= PROVIDED RECORDS =

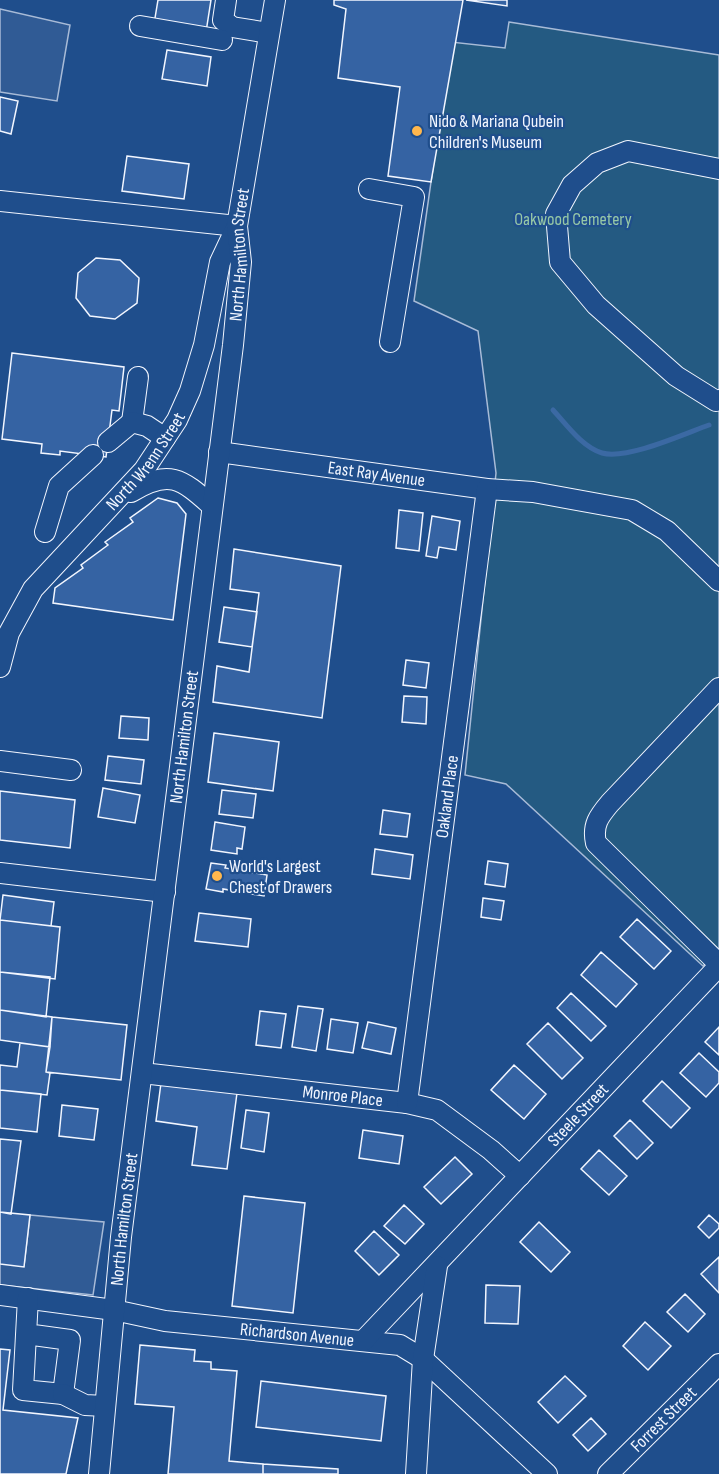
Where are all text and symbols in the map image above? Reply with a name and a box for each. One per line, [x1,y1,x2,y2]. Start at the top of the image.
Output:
place label: Nido & Mariana Qubein Children's Museum [429,111,564,153]
marker: Nido & Mariana Qubein Children's Museum [410,124,424,138]
street label: North Hamilton Street [225,186,254,322]
park label: Oakwood Cemetery [514,209,632,230]
street label: North Wrenn Street [101,409,190,515]
street label: East Ray Avenue [327,457,426,491]
street label: North Hamilton Street [165,669,203,805]
street label: Oakland Place [431,754,463,839]
place label: World's Largest Chest of Drawers [229,856,332,898]
marker: World's Largest Chest of Drawers [210,869,224,883]
street label: Steele Street [543,1078,613,1151]
street label: Monroe Place [301,1081,384,1111]
street label: North Hamilton Street [106,1151,142,1287]
street label: Richardson Avenue [239,1318,355,1351]
street label: Forrest Street [626,1382,701,1456]

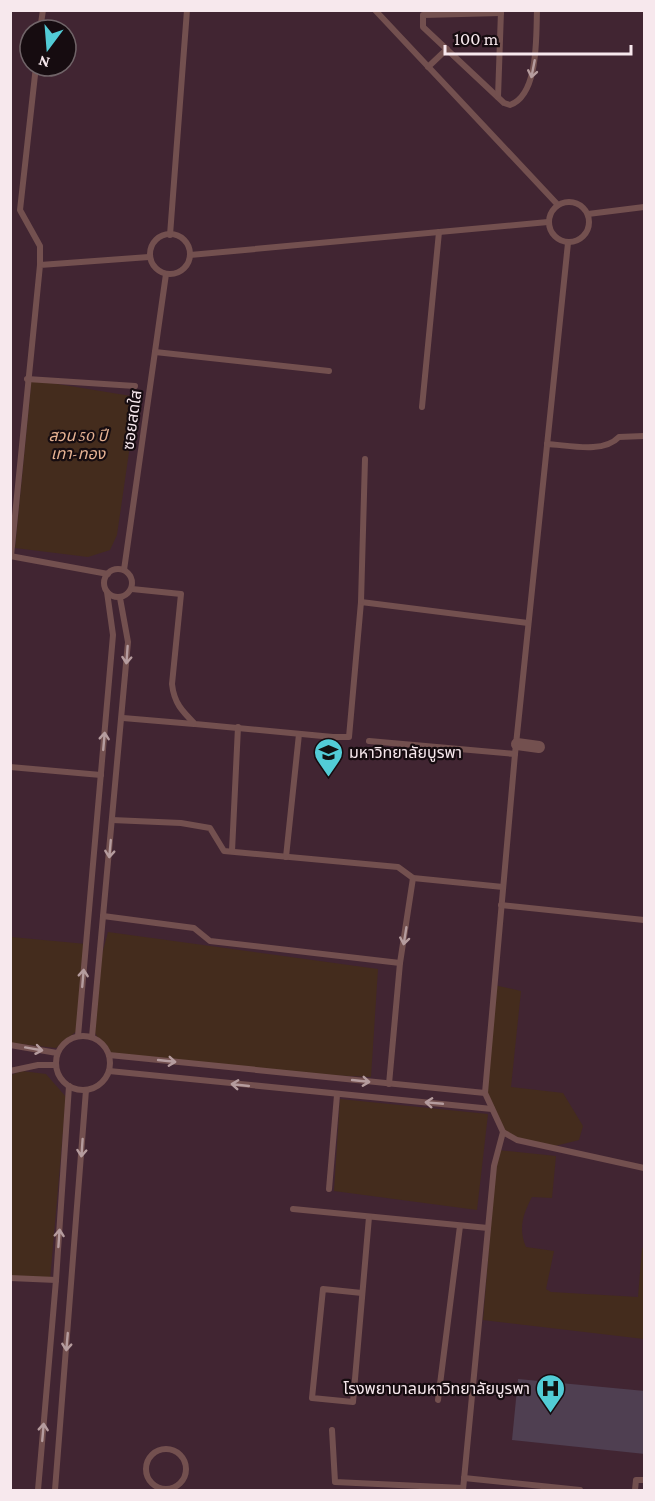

= WORK INSTRUCTIONS =
Would you repeat the entries exactly, but with no pictures?

= RESULT =
Where are all text and symbols in the map image above? Reply with a name and a box for each. One per line, [x1,y1,x2,y2]. Start at the top of the image.
Output:
place label: Nido & Mariana Qubein Children's Museum [429,111,564,153]
marker: Nido & Mariana Qubein Children's Museum [410,124,424,138]
street label: North Hamilton Street [225,186,254,322]
park label: Oakwood Cemetery [514,209,632,230]
street label: North Wrenn Street [101,409,190,515]
street label: East Ray Avenue [327,457,426,491]
street label: North Hamilton Street [165,669,203,805]
street label: Oakland Place [431,754,463,839]
place label: World's Largest Chest of Drawers [229,856,332,898]
marker: World's Largest Chest of Drawers [210,869,224,883]
street label: Steele Street [543,1078,613,1151]
street label: Monroe Place [301,1081,384,1111]
street label: North Hamilton Street [106,1151,142,1287]
street label: Richardson Avenue [239,1318,355,1351]
street label: Forrest Street [626,1382,701,1456]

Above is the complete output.